● **WHAT YOU ARE ASKED TO DO**
In the Mam Tor diary entry, which birds take the place of the Alpine Choughs seen at Kleine Schiedegg?

● **READING TEXT**
━━━━
Mam Tor

3 p.m.; Mam Tor, drawn in my A6 notebook. I’m travelling light this afternoon.

WE’D FINISHED a morning of errands and stopped for a coffee and bagel and it was then that we realised that we had a free afternoon. Ninety minutes and 33 miles later, we arrived at Hope in the Peak District and took the easy walk alongside the river to Castleton.

A Dipper stood ankle-deep in the water by a gravelly island on a bend in the river, pecking amongst the pebbles. The last time I saw a Dipper was 5 weeks ago today when I spotted one flying along just above a river on our return train journey from Wengen, Switzerland.

Sitting with a pot of tea in the back garden at the Castle Inn with Mam Tor, the Shivering Mountain, as a backdrop isn’t quite as spectacular as sitting outside a mountain restaurant at the foot of the north face of the Eiger but it’s equally charming and far more accessible for us. Here Jackdaws replace the Alpine Choughs that came down to the cafe tables at Kleine Schiedegg.

One of the Jackdaws lacks a black cap; a youngster. It begs for food from both parents without success before one picks up a scrap of food from the turf and feeds it.
━━━━
[Records]
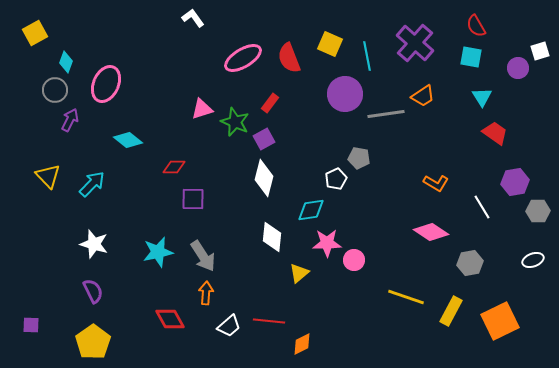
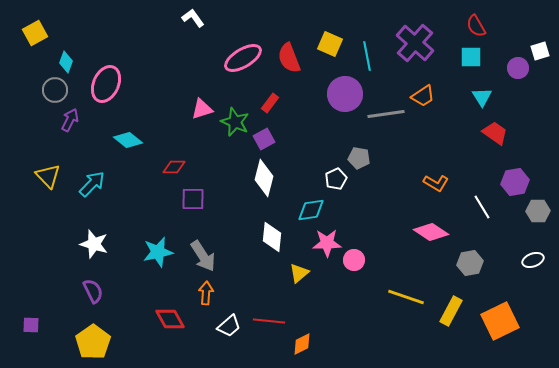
cyan square at (471, 57): rotated 10 degrees counterclockwise
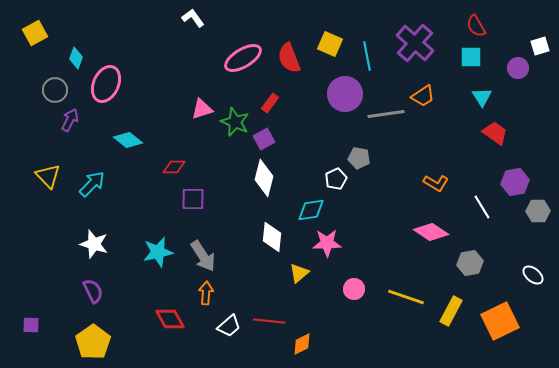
white square at (540, 51): moved 5 px up
cyan diamond at (66, 62): moved 10 px right, 4 px up
pink circle at (354, 260): moved 29 px down
white ellipse at (533, 260): moved 15 px down; rotated 60 degrees clockwise
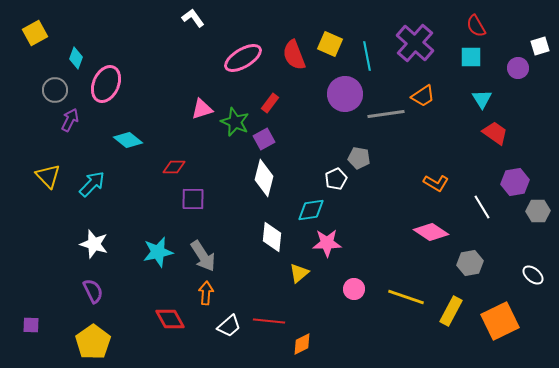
red semicircle at (289, 58): moved 5 px right, 3 px up
cyan triangle at (482, 97): moved 2 px down
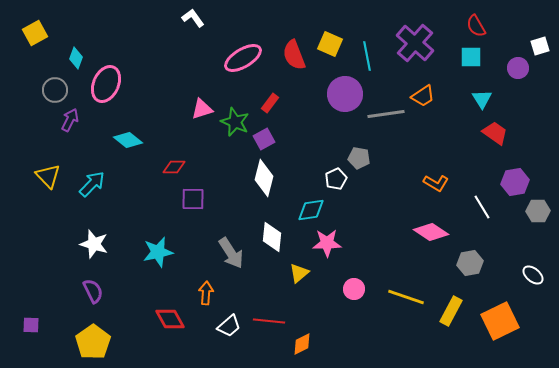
gray arrow at (203, 256): moved 28 px right, 3 px up
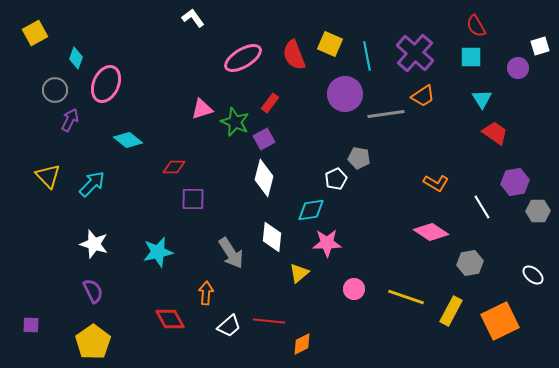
purple cross at (415, 43): moved 10 px down
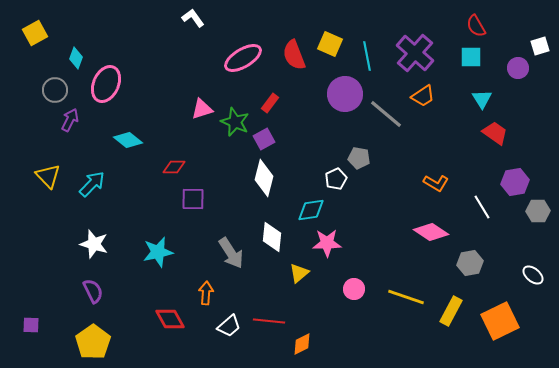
gray line at (386, 114): rotated 48 degrees clockwise
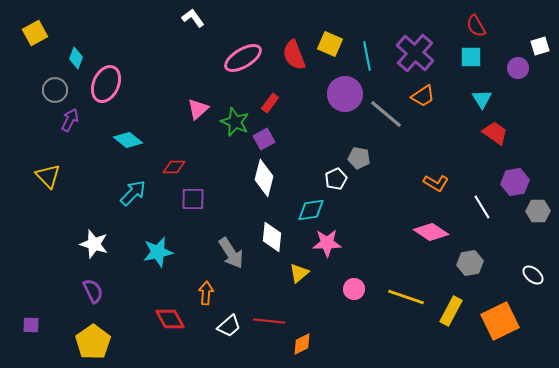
pink triangle at (202, 109): moved 4 px left; rotated 25 degrees counterclockwise
cyan arrow at (92, 184): moved 41 px right, 9 px down
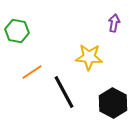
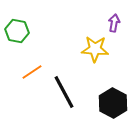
yellow star: moved 6 px right, 8 px up
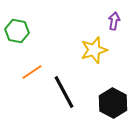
purple arrow: moved 2 px up
yellow star: moved 1 px left, 1 px down; rotated 20 degrees counterclockwise
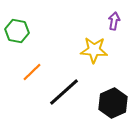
yellow star: rotated 20 degrees clockwise
orange line: rotated 10 degrees counterclockwise
black line: rotated 76 degrees clockwise
black hexagon: rotated 8 degrees clockwise
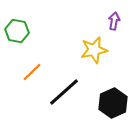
yellow star: rotated 16 degrees counterclockwise
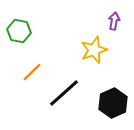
green hexagon: moved 2 px right
yellow star: rotated 8 degrees counterclockwise
black line: moved 1 px down
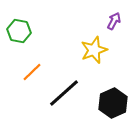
purple arrow: rotated 18 degrees clockwise
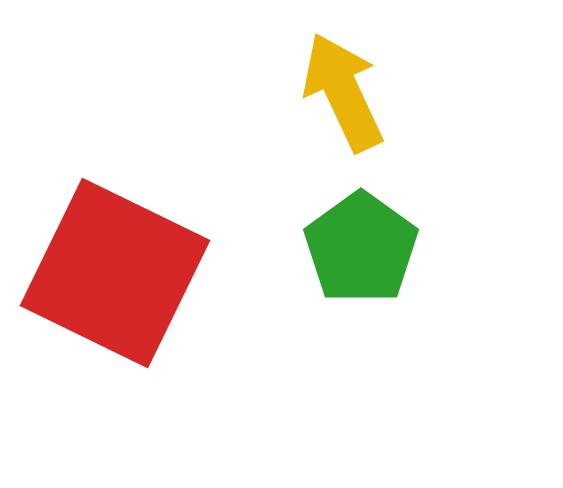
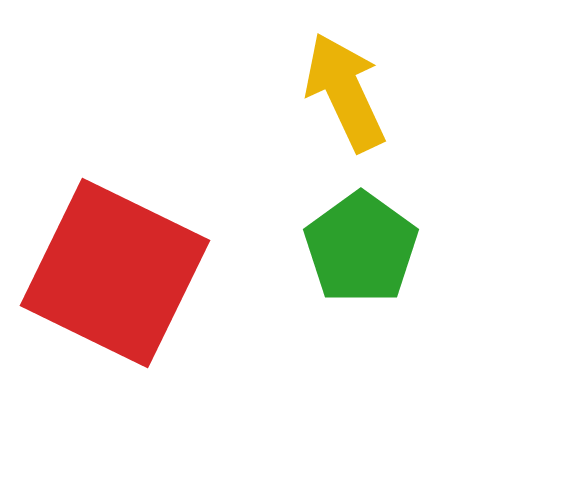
yellow arrow: moved 2 px right
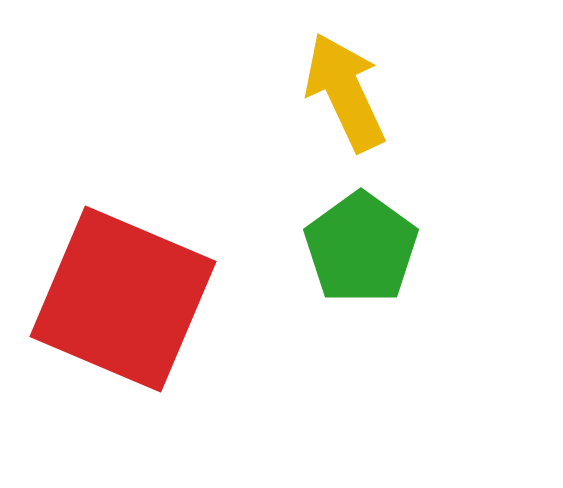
red square: moved 8 px right, 26 px down; rotated 3 degrees counterclockwise
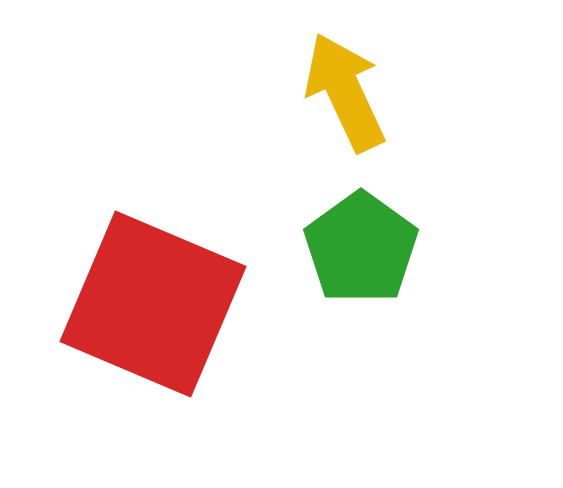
red square: moved 30 px right, 5 px down
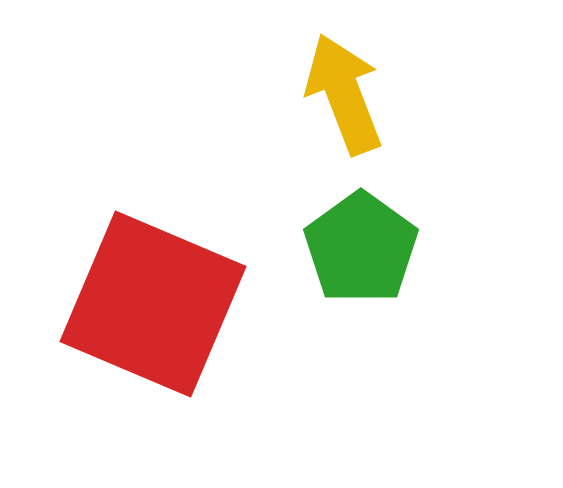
yellow arrow: moved 1 px left, 2 px down; rotated 4 degrees clockwise
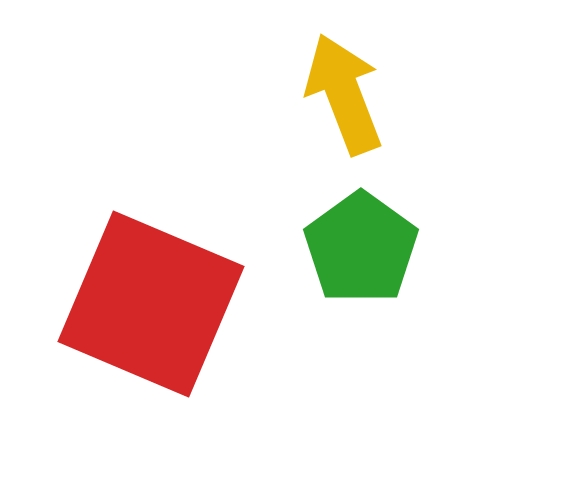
red square: moved 2 px left
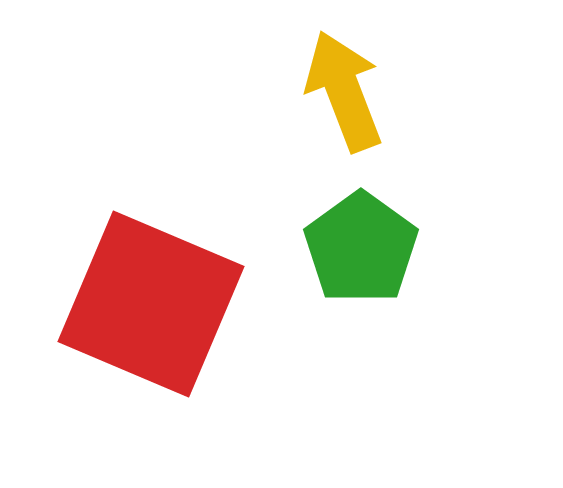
yellow arrow: moved 3 px up
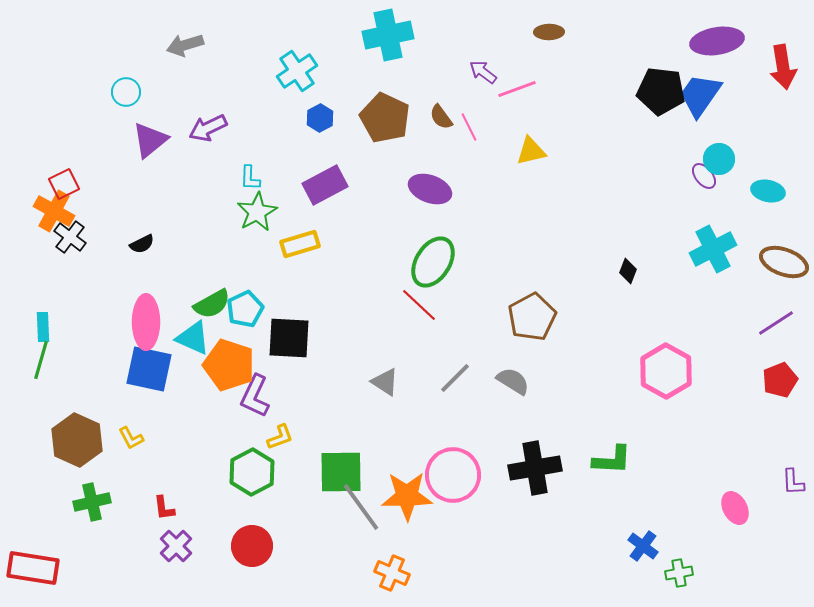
━━━━
● **TASK RESPONSE**
Jackdaws.